# [SOLVED] How big is a packet?



## Gene145 (Sep 21, 2007)

I am evaluating ISP's with the hope of switching. One of the alternatives allows (say) 3 GB/month in the basic fee, and I am trying to understand how much that really is, compared to what I normally use. 

Is there some way in Firefox or Windows to know how much I send and receive? 

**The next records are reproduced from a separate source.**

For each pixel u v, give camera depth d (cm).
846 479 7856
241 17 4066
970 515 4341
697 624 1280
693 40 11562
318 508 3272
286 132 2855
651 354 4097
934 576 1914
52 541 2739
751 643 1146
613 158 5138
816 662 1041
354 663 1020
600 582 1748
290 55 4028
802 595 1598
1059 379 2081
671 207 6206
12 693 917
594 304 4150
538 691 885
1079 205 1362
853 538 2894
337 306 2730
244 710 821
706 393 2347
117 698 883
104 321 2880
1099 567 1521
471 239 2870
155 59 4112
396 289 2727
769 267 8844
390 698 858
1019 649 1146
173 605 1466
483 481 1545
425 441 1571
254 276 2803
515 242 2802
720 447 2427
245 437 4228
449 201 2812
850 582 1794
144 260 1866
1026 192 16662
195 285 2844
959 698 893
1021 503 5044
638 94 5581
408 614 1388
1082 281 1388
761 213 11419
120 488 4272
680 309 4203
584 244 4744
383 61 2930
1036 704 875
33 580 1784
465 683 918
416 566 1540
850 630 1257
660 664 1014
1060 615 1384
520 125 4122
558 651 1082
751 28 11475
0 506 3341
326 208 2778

I use a D-link router that seems to keep track of packets, but I don't know how big a packet is.......

Any advice? 

Thanks for any help.


----------



## born02die (Jul 29, 2009)

*Re: How big is a packet?*

there really isn't an exact measurement on how big or small a packet is. it just a group of data (bit,character or byte) formatted together for transport control purposes. so a certain packet can contain more characters than another packet. :wink:


----------



## JeKyL (Mar 18, 2009)

*Re: How big is a packet?*

Hello,

Hope this helps a little.

Microsoft Windows computers default to a maximum packet size of 1500 bytes for broadband connections and 576 bytes for dialup connections. 
(http://compnetworking.about.com/od/networkprotocols/g/mtu-maximum.htm)

JeKyL


----------



## Gene145 (Sep 21, 2007)

*Re: How big is a packet?*

Thanks, at least now I can guess that 5 million packets is potentially 7.5 GB. It ay not be exactly correct but it is better than nothing.

Thanks again!


----------



## JeKyL (Mar 18, 2009)

*Re: How big is a packet?*

Your welcome Gene45

P.S. If you think this has answered your question please mark this thread as solved. 

Thanks 

Have a nice Weekend! :wave:

JeKyL


----------